PRICE RISE: In good news for landlords, rental prices are rising around CQ. KentWeakley

ANALYSIS: Mixed performance for CQ's rental properties

RENTAL prices are on the way up around Central Queensland but the best results are out west according to Bella Exposito.

The latest results published by REIQ's Queensland Market Monitor comparing rents in paid in September 2018 with September 2017, with the results painting a mixed picture of the varying economic activity and employment of towns and cities around our region.

Locally, Rockhampton and Livingstone's improving vacancy rates have lead to $10 increases to rents over the year with Rockhampton averaging $280 per week and Livingstone $300 per week.

Gladstone recorded a better result with their rent rising $30 over the year to $220.

Thriving on the back of increasing employment and mining activity over the past year, Mackay's rent jumped by $40 per week to $340.

But it was the Isaac and Central Highlands regions that were the star performers in the rental statistics.

On average Isaac rose $40 per week over the year but certain townships recorded better results than others with Clermon rising $25, Middlemount $50 and Moranbah topping the region with an $80 increase in average rents.

After 32 years in the real estate industry, Moranbah Real Estate Principal Ms Exposito said the rental market was clawing back some of the significant losses they sustained in the downturn when over 300 properties sat vacant.

"(The market is) just starting to move. We're increasing rents up to $50 to $100 per week but starting at $30," Ms Exposito said.

"It's not a boom yet, the sales part is very quiet but the rental market is moving beautifully.

"We don't have many properties to rent, we have 13 left and there's about 39 (total) in Moranbah."

With some rentals starting at an affordable $180 per week, Ms Exposito said some people were moving back to the region.

She said there was a lot of positivity about the future thanks to the turn around in the rental market

"A lot of people are moving into Moranbah now, compared to two years ago when they were fly-in fly-out," she said.

"Families are moving in which is good news for the community.

"It's an improvement for us and the investors as well because their properties are getting rented and we don't have a lot of vacancies."
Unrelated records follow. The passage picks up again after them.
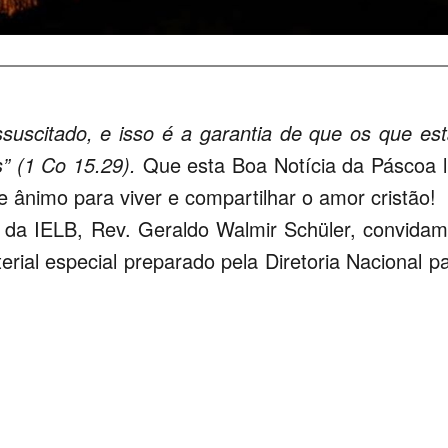
ssuscitado, e isso é a garantia de que os que es
” (1 Co 15.29).
Que esta Boa Notícia da Páscoa 
e ânimo para viver e compartilhar o amor cristão!
da IELB, Rev. Geraldo Walmir Schüler, convida
erial especial preparado pela Diretoria Nacional p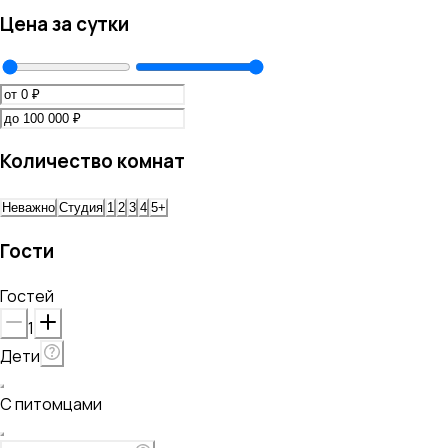
Цена за сутки
Количество комнат
Неважно
Студия
1
2
3
4
5+
Гости
Гостей
1
Дети
С питомцами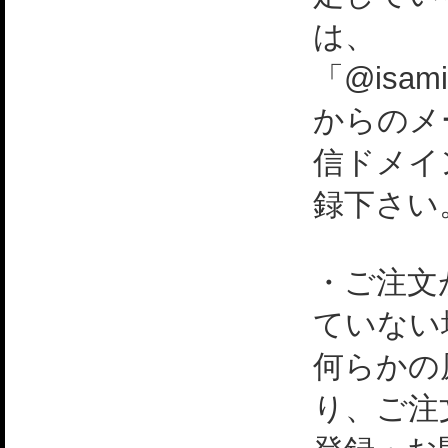
は、
「@isami
からのメ
信ドメイ
録下さい
・ご注文
ていない
何らかの
り、ご注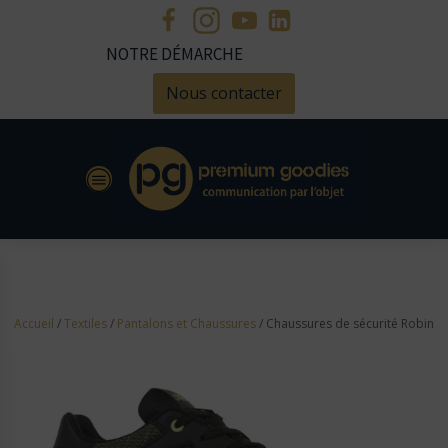
NOTRE DÉMARCHE
Nous contacter
Accueil
/
Textiles
/
Pantalons et Chaussures
/ Chaussures de sécurité Robin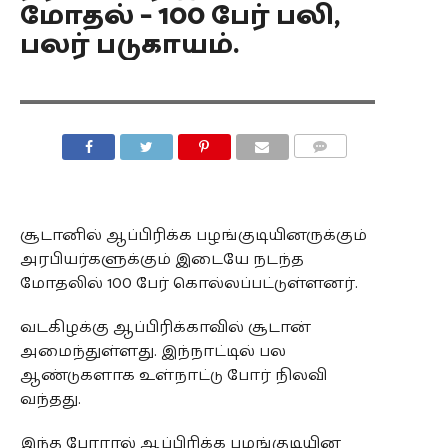
மோதல் – 100 பேர் பலி,
பலர் படுகாயம்.
COMMENTS
சூடானில் ஆப்பிரிக்க பழங்குடியினருக்கும்
அரபியர்களுக்கும் இடையே நடந்த
மோதலில் 100 பேர் கொல்லப்பட்டுள்ளனர்.
வடகிழக்கு ஆப்பிரிக்காவில் சூடான்
அமைந்துள்ளது. இந்நாட்டில் பல
ஆண்டுகளாக உள்நாட்டு போர் நிலவி
வந்தது.
இந்த போரால் ஆப்பிரிக்க பழங்குடியின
At the height of the boom, she said renters were paying up to $4000 per week for an executive four bedroom property.

When the market crashed, these properties rented for $350 per week.
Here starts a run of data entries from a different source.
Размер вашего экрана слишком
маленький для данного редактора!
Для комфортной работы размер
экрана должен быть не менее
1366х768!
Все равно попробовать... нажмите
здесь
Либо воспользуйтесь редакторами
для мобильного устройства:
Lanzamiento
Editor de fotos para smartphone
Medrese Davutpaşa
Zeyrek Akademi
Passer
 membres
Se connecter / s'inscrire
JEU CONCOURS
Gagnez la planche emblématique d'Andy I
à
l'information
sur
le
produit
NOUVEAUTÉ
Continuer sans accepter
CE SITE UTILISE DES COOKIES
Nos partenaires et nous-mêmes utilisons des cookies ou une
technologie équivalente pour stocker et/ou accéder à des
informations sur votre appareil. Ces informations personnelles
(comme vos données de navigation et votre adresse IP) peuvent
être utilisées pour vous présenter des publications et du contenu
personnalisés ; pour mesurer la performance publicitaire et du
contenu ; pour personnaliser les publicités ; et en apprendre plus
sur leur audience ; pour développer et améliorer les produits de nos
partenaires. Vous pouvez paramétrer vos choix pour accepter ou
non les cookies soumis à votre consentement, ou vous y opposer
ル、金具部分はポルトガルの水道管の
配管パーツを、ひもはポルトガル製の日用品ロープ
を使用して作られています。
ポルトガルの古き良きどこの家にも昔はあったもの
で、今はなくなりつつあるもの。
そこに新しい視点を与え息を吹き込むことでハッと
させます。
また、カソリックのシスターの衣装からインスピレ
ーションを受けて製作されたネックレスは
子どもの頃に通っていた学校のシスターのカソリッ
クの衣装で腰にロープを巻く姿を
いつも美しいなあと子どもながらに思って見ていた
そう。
With the market was on the way back, executive property rents were increasing by $150 to $200 up to approximately $700 per week.

"It is supply and demand and at the moment, when there isn't a lot of good supply, there's a lot of demand," she said.

She said increasing employment from local mine projects, combined with changes to FIFO arrangements, were encouraging workers to move to the region with their families.

"From January, I think we had about 17 people move to Moranbah to live here instead fly-in fly-out or drive-in and drive-out," Ms Exposito said.

"Because if you have family, it's very hard without both parents around.

"I think you can only take on FIFO for so long, you do get sick of camp food, and at least they get to see their children at the end of the shift."

Ms Exposito said it wasn't just Moranbah prospering but "all around the Central Highlands was moving".

In the Central Highlands, the QMM report identified an average rental price rise of $30 per week with Blackwater rising $35 and Emerald a healthy $45.

In the two years, Kahla Button has worked as a property manager for Emerald's LJ Hooker managing over 300 properties, she's seen the market gradually fight its way back.

She said over the past year, a four bedroom property which was averaging a rent of $300 per week was now collecting $350 per week.

"From what we're seeing with people applying, there's a lot of new families moving to the area for work," Ms Button said.

She said it wasn't solely mining roles that was drawing people to the region and she remained optimistic that the trend of growth would continue.